8th March 2000 (Age 9)
It’s my 9th birthday today and Nanny gave me this diary, I was hoping for a pair of roller skates but it does have a bright pink heart, my favourite colour. And it has a tiny lock with a tiny key. Mummy says I’m not to lose it or my secrets will remain secrets forever. Though I don’t think I have any secrets. I’m glad I can lock it though, then my stupid big brother can’t read what I read about him. He’s a moron, but Mummy says I mustn’t call him that, but he is. Nanny told me she has lots of diaries, she showed me one in her dressing table that was really, really small, like a doll’s diary. I love my Nanny; she makes me laugh and allows me to put on her jewellery. But Peter my brother makes me sick, he’s gross.
8th March 2004 (Aged 13)
God, I’m so fed up, and it’s my birthday! Mum and Dad have grounded m. Yes on my birthday it’s so unfair. They found a packet of ciggies in my school bag. I told them they shouldn’t go looking and said that they were Carly’s – she’s sixteen. But they knew I was lying. I don’t even like it, makes me cough, but I don’t want to look stupid. I hate them both. They’re always having a go. Too much make up blah blah, don’t like your friends blah blah, tidy your room blah blah, do your homework blah blah. Why can’t they give me a break? And goody two shoes Peter he can go to hell. Laughing at me. I hate him! Why is everyone against me? I might as well be dead.
8th March 2009 (Aged 18)
Happy Birthday to me! Today I became of ‘age’, so Nan told me. She said that my birthday falls on International Women’s Day, which is very apt as I’m now allowed to vote.

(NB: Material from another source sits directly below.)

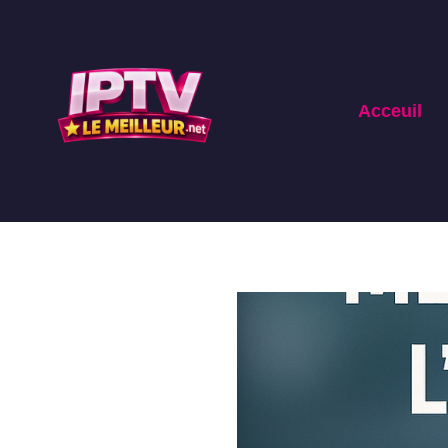
Acceuil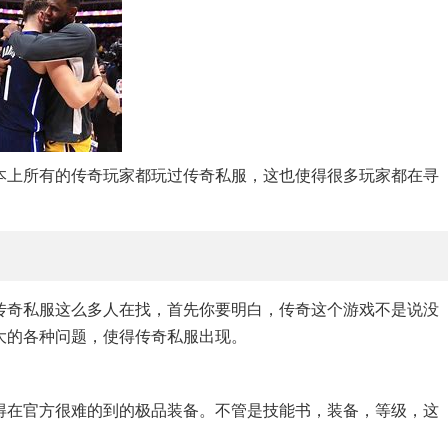
本上所有的传奇玩家都玩过传奇私服，这也使得很多玩家都在寻
传奇私服这么多人在找，首先你要明白，传奇这个游戏不是说没
大的各种问题，使得传奇私服出现。
得在官方很难的到的极品装备。不管是技能书，装备，等级，这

She told me about the Suffragettes and how they died for women’s rights. She liked to tell me about it even though I’ve done it in history. I think she misses Pops. She looked tired and as if she’d been crying. Anyway, she gave me a beautiful gold locket with spaces for two photo’s just like the one of hers I used to play with when I was little. It had a picture of her and Pops on their wedding day, but it got pinched when she was burgled. She said it was so I could treasure those I love. I didn’t tell her about Will. Don’t think she’d understand me going out with an older man. My friends don’t understand but hey he has money and a fab sports car. What’s not to like? Anyway must dash, get ready for the party tonite, nails and hair and mum is taking me to buy a new dress – might try to wangle a new pair of shoes, I have nothing to match.
8th March 2014 (Aged 23)
OMG! I’m getting old. Fancy being 23 – I’m over the hill and no-one loves me. I don’t feel that old, really. I checked in the mirror for any lines but couldn’t find any, and no grey hairs, Thank Goodness! Nan says I shouldn’t worry. Lines are a sign of a life well lived. Well, I suppose she should know; she has loads. I went to see her in the Nursing Home, she’s okay but she stays in bed most times. She gave me her wedding dress in which she married Pops. Mum had to sell her house to pay for the bills and it was the only thing she refused to let go of. It was wrapped in layers and layers of fine tissue paper and looks as good as new. So beautiful with thousands of pearls hand sewn into it. She said I could wear it as my maid of honour dress for Peter’s wedding in the summer. But I don’t think so, I don’t want to be a maid. And it fits perfectly. Just need to find the right man. Someday he will come, says Nan. Hope she’s right. Sweet Dreams, Dear Diary.